→ **Provided data**
+ + + +
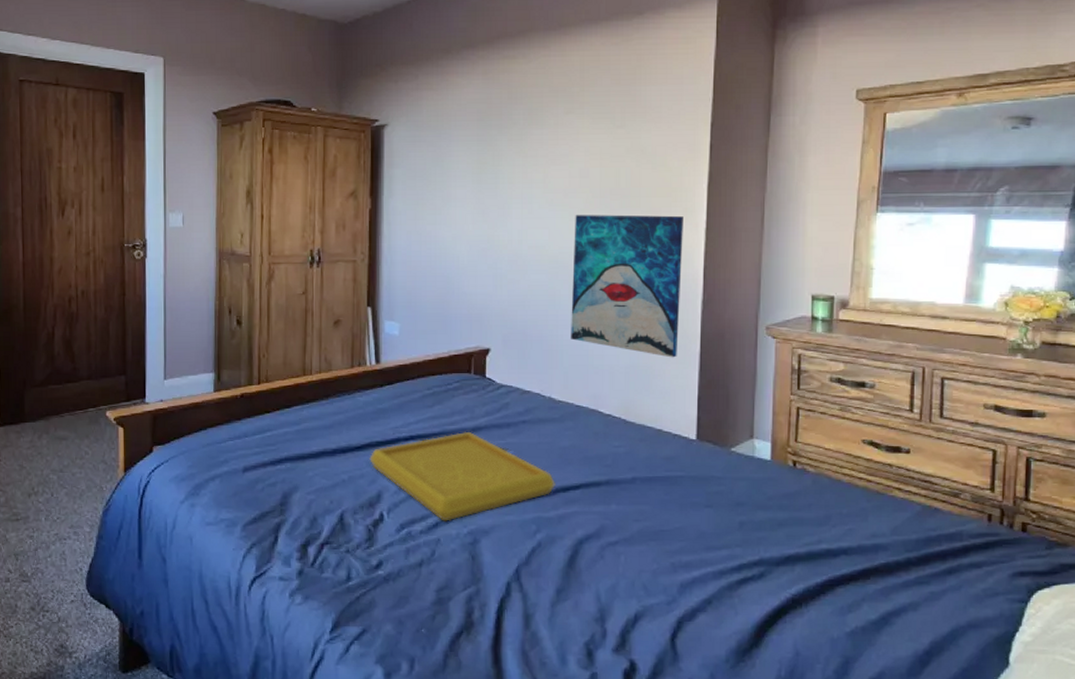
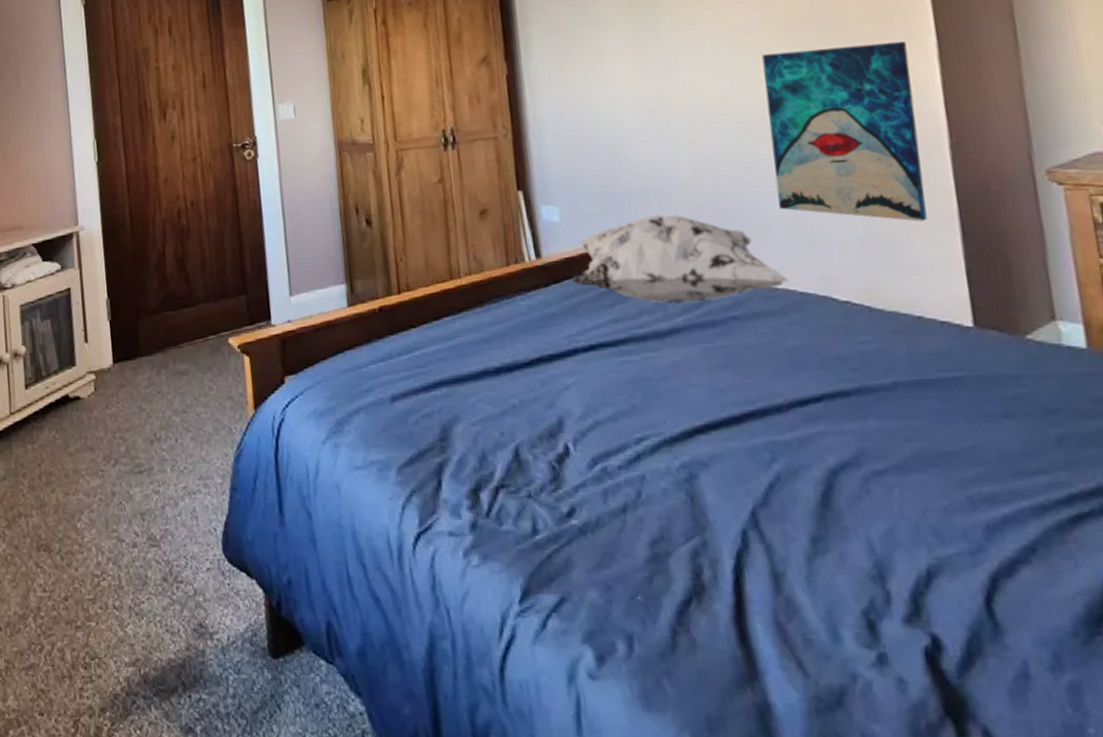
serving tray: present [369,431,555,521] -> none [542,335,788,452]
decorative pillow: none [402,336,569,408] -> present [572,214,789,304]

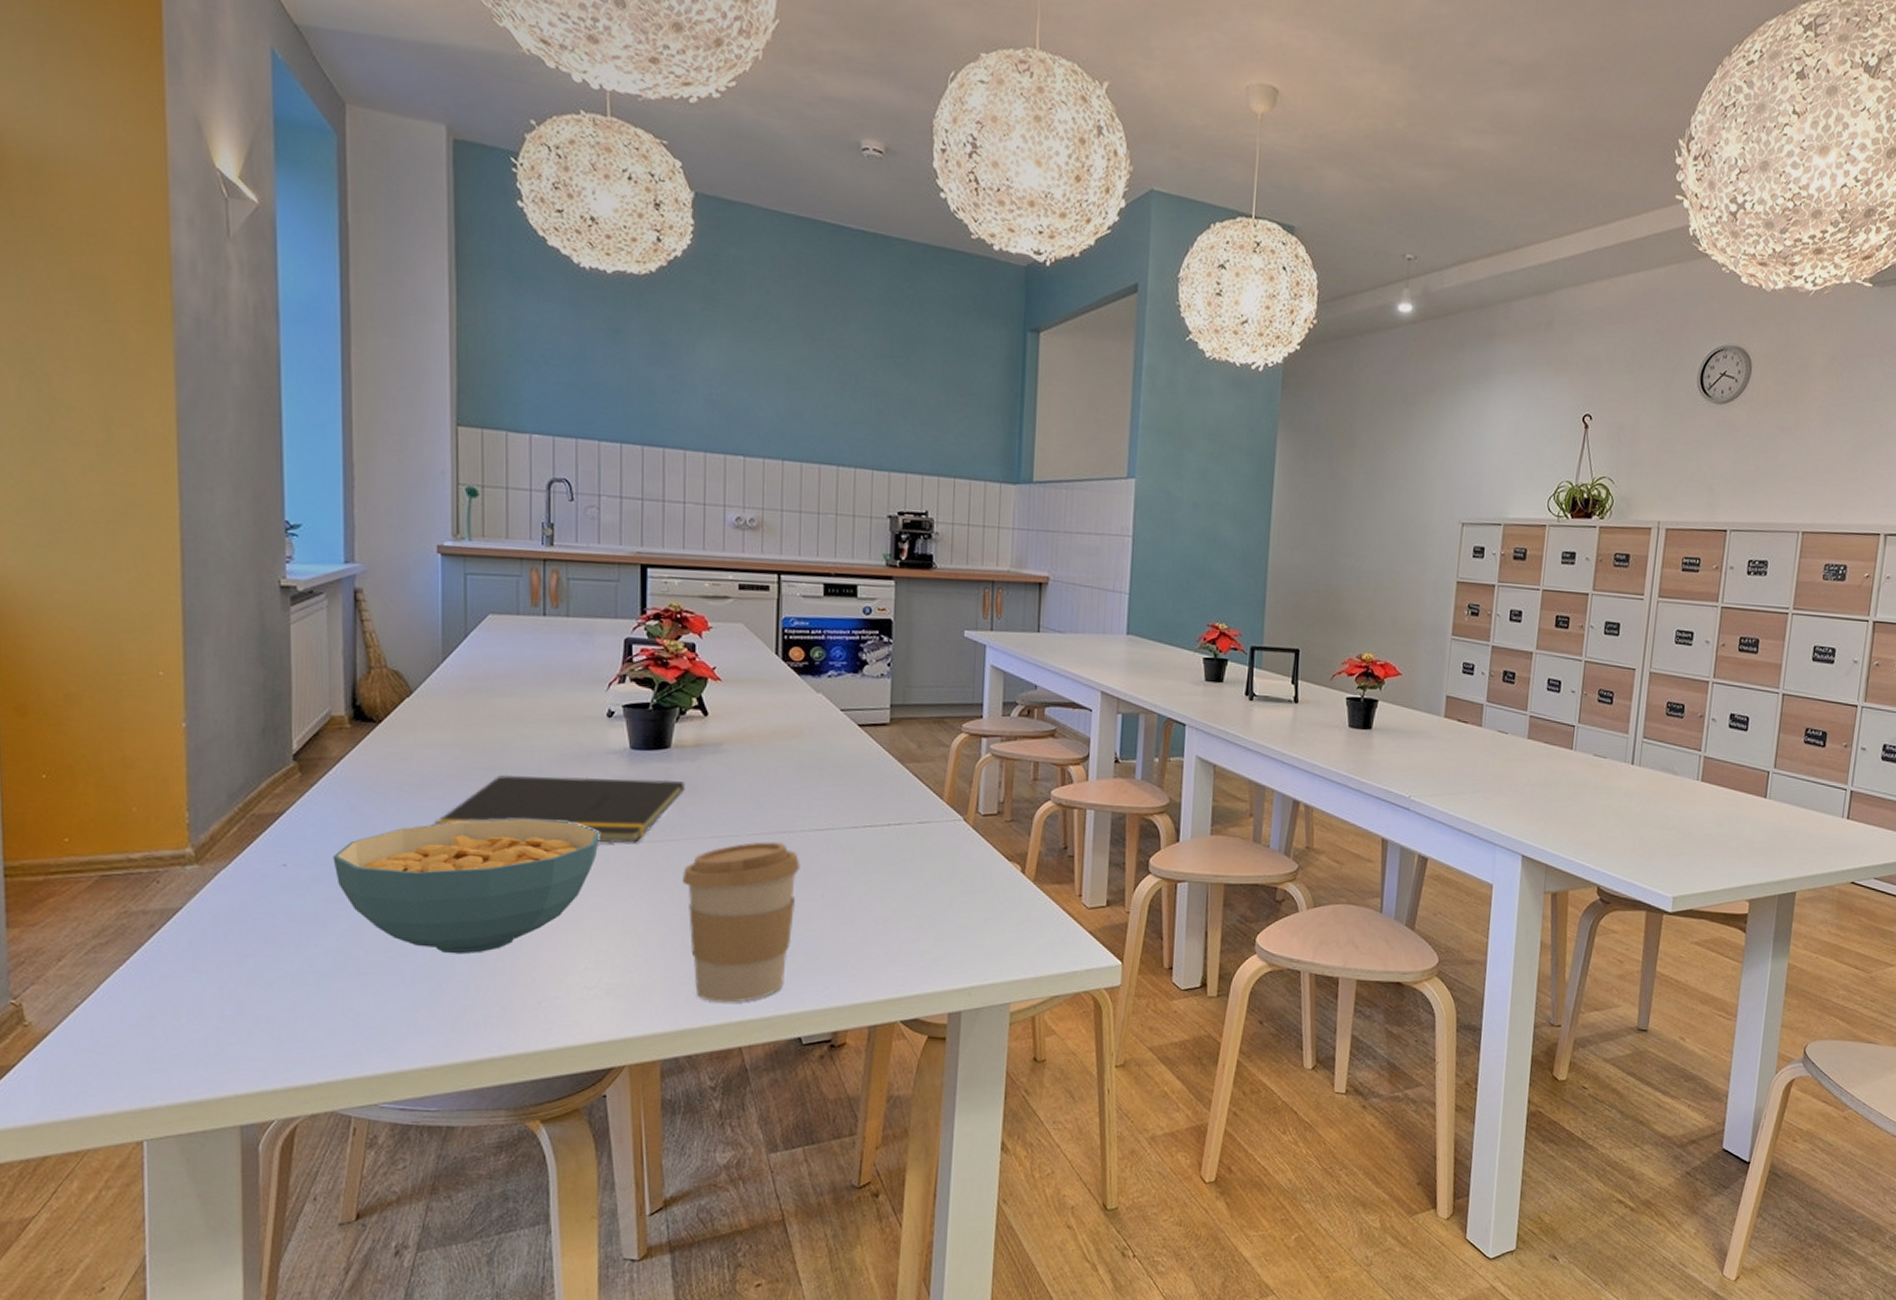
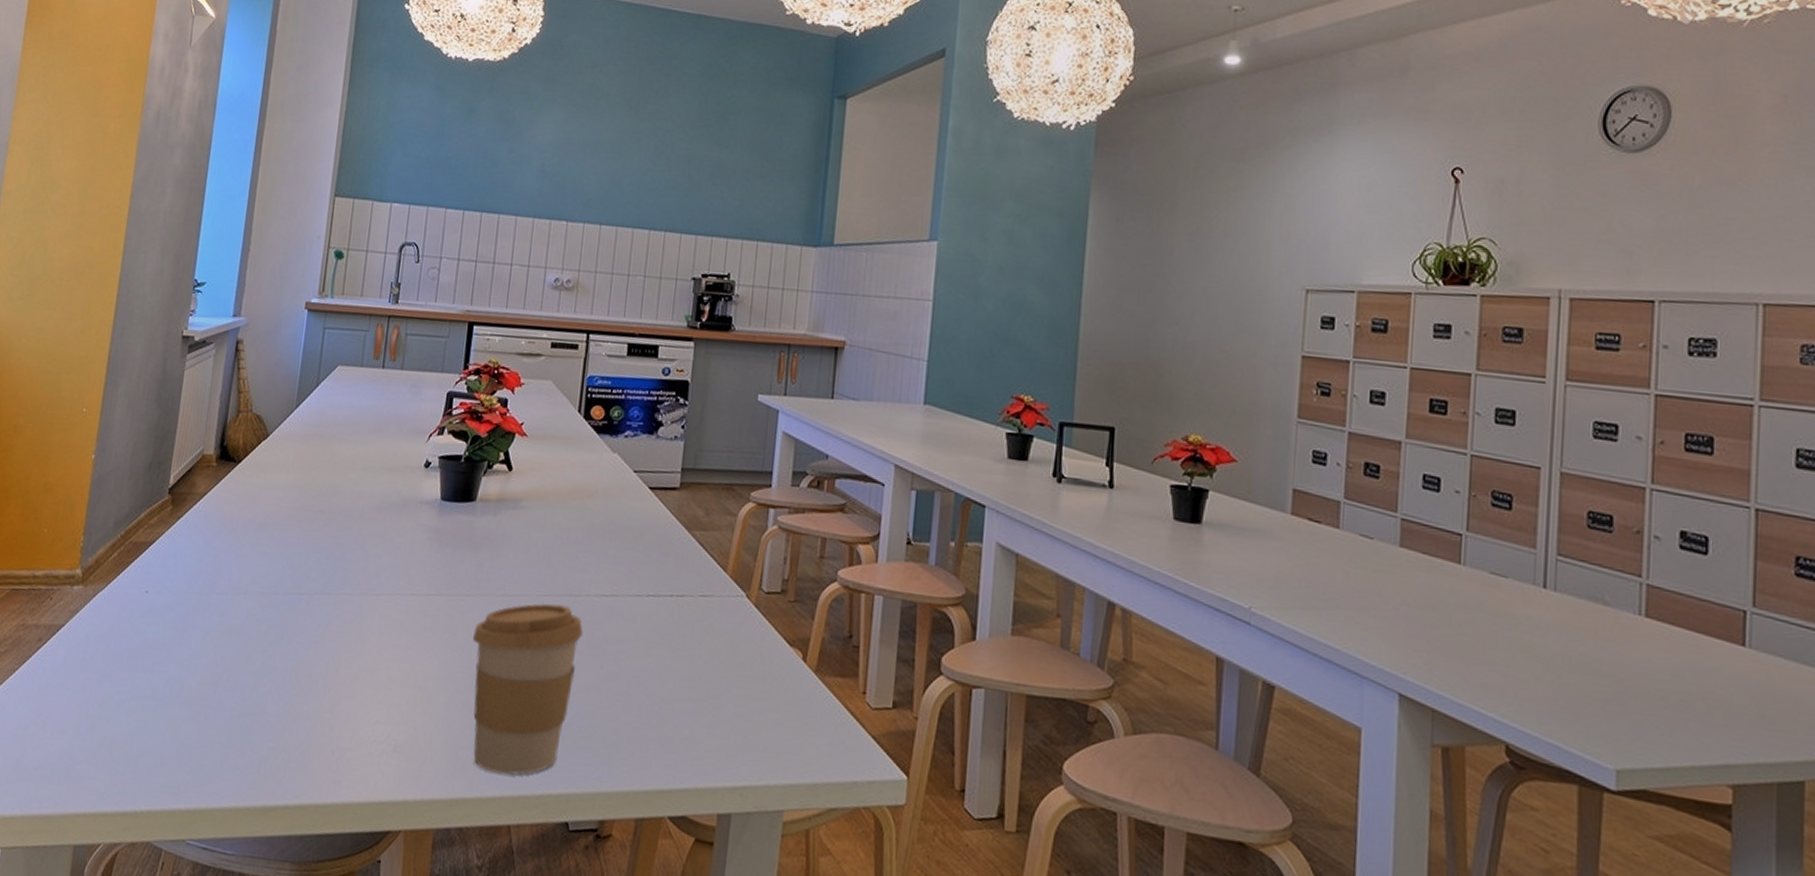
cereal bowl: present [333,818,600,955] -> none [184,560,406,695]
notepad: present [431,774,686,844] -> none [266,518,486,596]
+ + + +
The expected output is the exact run of lines from the one containing "decorative pillow: none" through the final line of the data above, both ends included, with no pictures.

decorative pillow: none [402,336,569,408] -> present [572,214,789,304]

cereal bowl: present [333,818,600,955] -> none [184,560,406,695]
notepad: present [431,774,686,844] -> none [266,518,486,596]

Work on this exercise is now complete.